Saved entries:
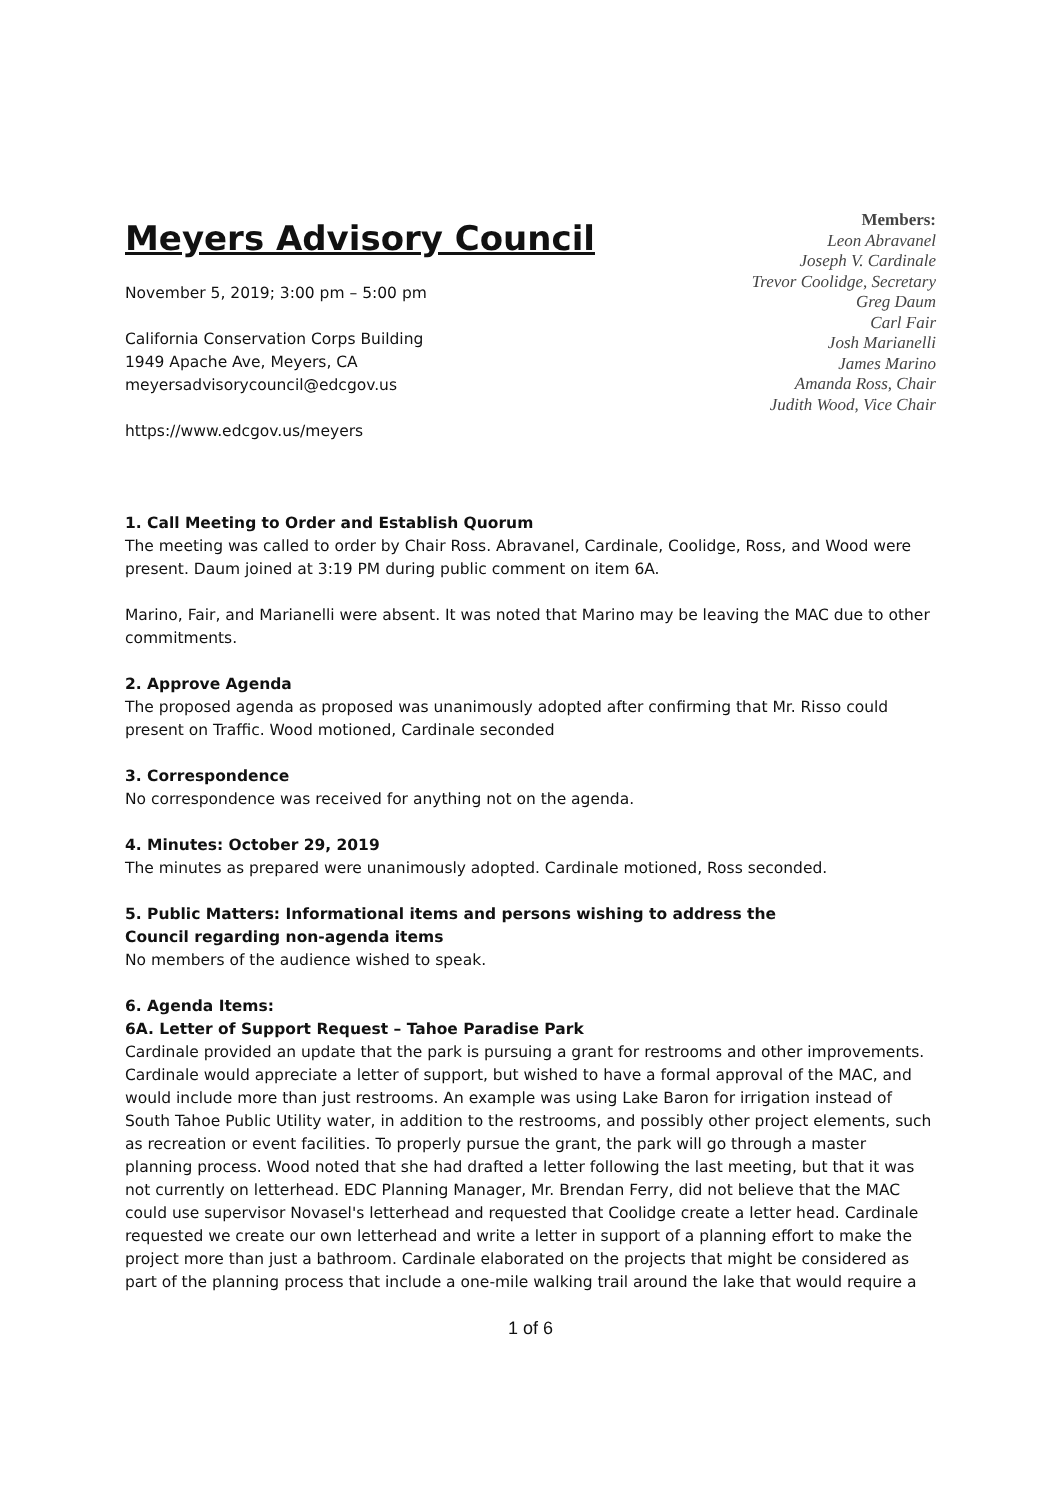Meyers Advisory Council
November 5, 2019; 3:00 pm – 5:00 pm
California Conservation Corps Building
1949 Apache Ave, Meyers, CA
meyersadvisorycouncil@edcgov.us
https://www.edcgov.us/meyers
Members:
Leon Abravanel
Joseph V. Cardinale
Trevor Coolidge, Secretary
Greg Daum
Carl Fair
Josh Marianelli
James Marino
Amanda Ross, Chair
Judith Wood, Vice Chair
1. Call Meeting to Order and Establish Quorum
The meeting was called to order by Chair Ross. Abravanel, Cardinale, Coolidge, Ross, and Wood were present. Daum joined at 3:19 PM during public comment on item 6A.
Marino, Fair, and Marianelli were absent. It was noted that Marino may be leaving the MAC due to other commitments.
2. Approve Agenda
The proposed agenda as proposed was unanimously adopted after confirming that Mr. Risso could present on Traffic. Wood motioned, Cardinale seconded
3. Correspondence
No correspondence was received for anything not on the agenda.
4. Minutes: October 29, 2019
The minutes as prepared were unanimously adopted. Cardinale motioned, Ross seconded.
5. Public Matters: Informational items and persons wishing to address the
Council regarding non-agenda items
No members of the audience wished to speak.
6. Agenda Items:
6A. Letter of Support Request – Tahoe Paradise Park
Cardinale provided an update that the park is pursuing a grant for restrooms and other improvements. Cardinale would appreciate a letter of support, but wished to have a formal approval of the MAC, and would include more than just restrooms. An example was using Lake Baron for irrigation instead of South Tahoe Public Utility water, in addition to the restrooms, and possibly other project elements, such as recreation or event facilities. To properly pursue the grant, the park will go through a master planning process. Wood noted that she had drafted a letter following the last meeting, but that it was not currently on letterhead. EDC Planning Manager, Mr. Brendan Ferry, did not believe that the MAC could use supervisor Novasel's letterhead and requested that Coolidge create a letter head. Cardinale requested we create our own letterhead and write a letter in support of a planning effort to make the project more than just a bathroom. Cardinale elaborated on the projects that might be considered as part of the planning process that include a one-mile walking trail around the lake that would require a
1 of 6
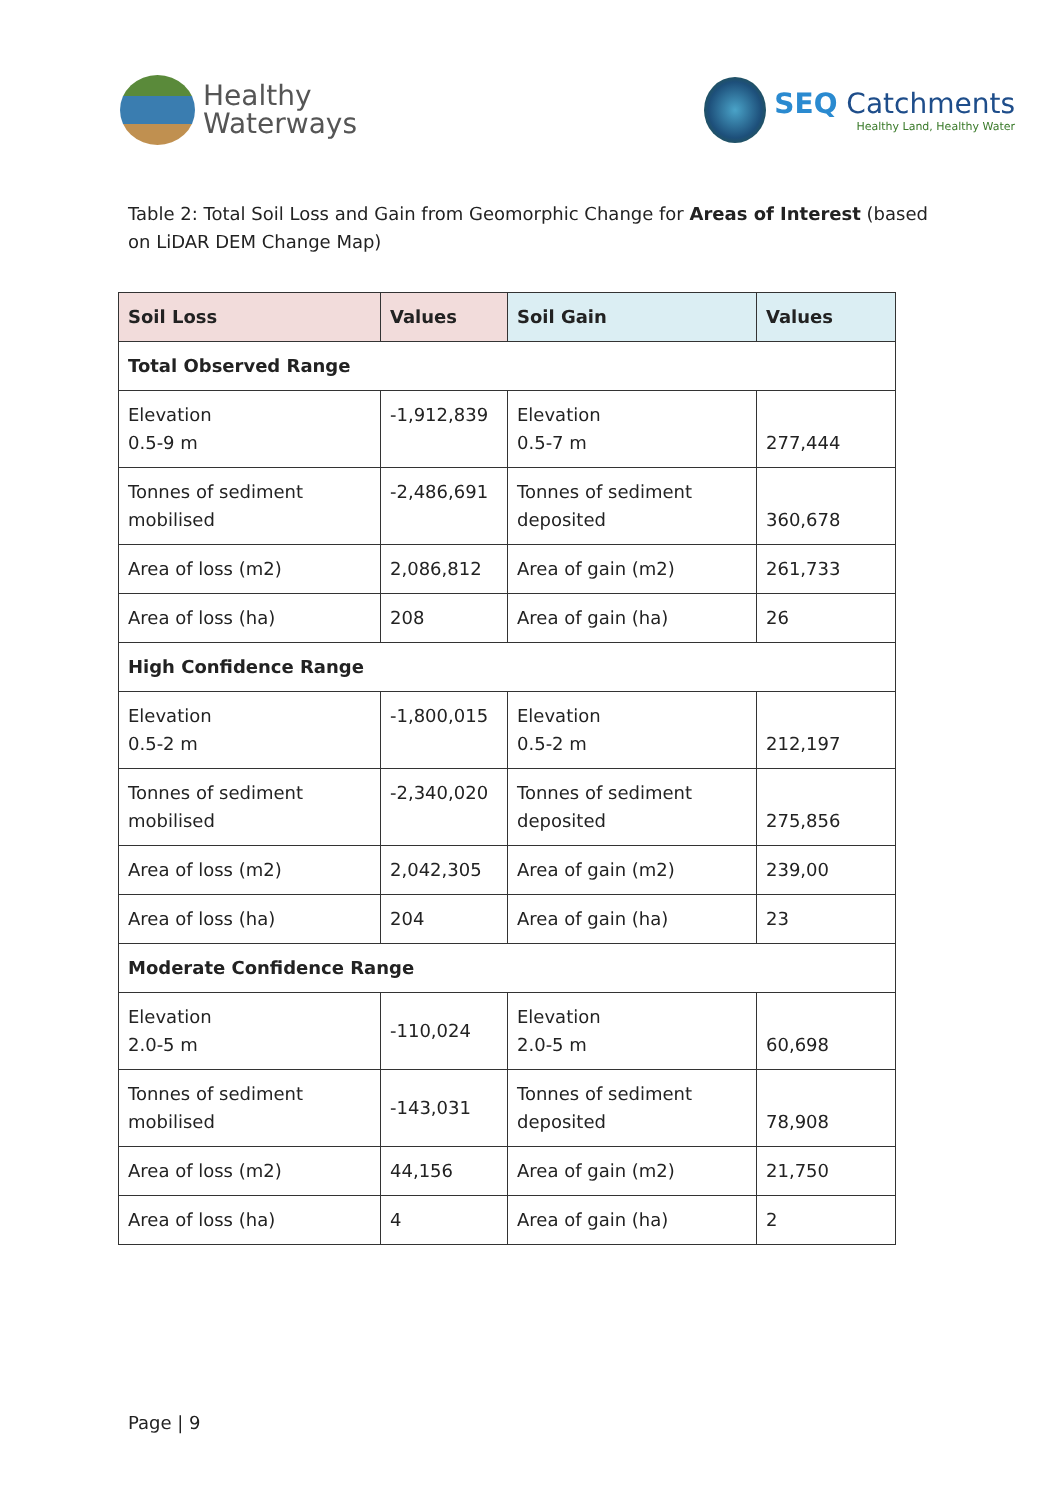Healthy
Waterways
SEQ Catchments
Healthy Land, Healthy Water
Table 2: Total Soil Loss and Gain from Geomorphic Change for Areas of Interest (based on LiDAR DEM Change Map)
| Soil Loss | Values | Soil Gain | Values |
| --- | --- | --- | --- |
| Total Observed Range | | | |
| Elevation 0.5-9 m | -1,912,839 | Elevation 0.5-7 m | 277,444 |
| Tonnes of sediment mobilised | -2,486,691 | Tonnes of sediment deposited | 360,678 |
| Area of loss (m2) | 2,086,812 | Area of gain (m2) | 261,733 |
| Area of loss (ha) | 208 | Area of gain (ha) | 26 |
| High Confidence Range | | | |
| Elevation 0.5-2 m | -1,800,015 | Elevation 0.5-2 m | 212,197 |
| Tonnes of sediment mobilised | -2,340,020 | Tonnes of sediment deposited | 275,856 |
| Area of loss (m2) | 2,042,305 | Area of gain (m2) | 239,00 |
| Area of loss (ha) | 204 | Area of gain (ha) | 23 |
| Moderate Confidence Range | | | |
| Elevation 2.0-5 m | -110,024 | Elevation 2.0-5 m | 60,698 |
| Tonnes of sediment mobilised | -143,031 | Tonnes of sediment deposited | 78,908 |
| Area of loss (m2) | 44,156 | Area of gain (m2) | 21,750 |
| Area of loss (ha) | 4 | Area of gain (ha) | 2 |
Page | 9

Try it ::
If the data includes images, skip them and copy every line exactly.

The completed task ::
Meyers Advisory Council
November 5, 2019; 3:00 pm – 5:00 pm
California Conservation Corps Building
1949 Apache Ave, Meyers, CA
meyersadvisorycouncil@edcgov.us
https://www.edcgov.us/meyers
Members:
Leon Abravanel
Joseph V. Cardinale
Trevor Coolidge, Secretary
Greg Daum
Carl Fair
Josh Marianelli
James Marino
Amanda Ross, Chair
Judith Wood, Vice Chair
1. Call Meeting to Order and Establish Quorum
The meeting was called to order by Chair Ross. Abravanel, Cardinale, Coolidge, Ross, and Wood were present. Daum joined at 3:19 PM during public comment on item 6A.
Marino, Fair, and Marianelli were absent. It was noted that Marino may be leaving the MAC due to other commitments.
2. Approve Agenda
The proposed agenda as proposed was unanimously adopted after confirming that Mr. Risso could present on Traffic. Wood motioned, Cardinale seconded
3. Correspondence
No correspondence was received for anything not on the agenda.
4. Minutes: October 29, 2019
The minutes as prepared were unanimously adopted. Cardinale motioned, Ross seconded.
5. Public Matters: Informational items and persons wishing to address the
Council regarding non-agenda items
No members of the audience wished to speak.
6. Agenda Items:
6A. Letter of Support Request – Tahoe Paradise Park
Cardinale provided an update that the park is pursuing a grant for restrooms and other improvements. Cardinale would appreciate a letter of support, but wished to have a formal approval of the MAC, and would include more than just restrooms. An example was using Lake Baron for irrigation instead of South Tahoe Public Utility water, in addition to the restrooms, and possibly other project elements, such as recreation or event facilities. To properly pursue the grant, the park will go through a master planning process. Wood noted that she had drafted a letter following the last meeting, but that it was not currently on letterhead. EDC Planning Manager, Mr. Brendan Ferry, did not believe that the MAC could use supervisor Novasel's letterhead and requested that Coolidge create a letter head. Cardinale requested we create our own letterhead and write a letter in support of a planning effort to make the project more than just a bathroom. Cardinale elaborated on the projects that might be considered as part of the planning process that include a one-mile walking trail around the lake that would require a
1 of 6
Healthy
Waterways
SEQ Catchments
Healthy Land, Healthy Water
Table 2: Total Soil Loss and Gain from Geomorphic Change for Areas of Interest (based on LiDAR DEM Change Map)
| Soil Loss | Values | Soil Gain | Values |
| --- | --- | --- | --- |
| Total Observed Range | | | |
| Elevation 0.5-9 m | -1,912,839 | Elevation 0.5-7 m | 277,444 |
| Tonnes of sediment mobilised | -2,486,691 | Tonnes of sediment deposited | 360,678 |
| Area of loss (m2) | 2,086,812 | Area of gain (m2) | 261,733 |
| Area of loss (ha) | 208 | Area of gain (ha) | 26 |
| High Confidence Range | | | |
| Elevation 0.5-2 m | -1,800,015 | Elevation 0.5-2 m | 212,197 |
| Tonnes of sediment mobilised | -2,340,020 | Tonnes of sediment deposited | 275,856 |
| Area of loss (m2) | 2,042,305 | Area of gain (m2) | 239,00 |
| Area of loss (ha) | 204 | Area of gain (ha) | 23 |
| Moderate Confidence Range | | | |
| Elevation 2.0-5 m | -110,024 | Elevation 2.0-5 m | 60,698 |
| Tonnes of sediment mobilised | -143,031 | Tonnes of sediment deposited | 78,908 |
| Area of loss (m2) | 44,156 | Area of gain (m2) | 21,750 |
| Area of loss (ha) | 4 | Area of gain (ha) | 2 |
Page | 9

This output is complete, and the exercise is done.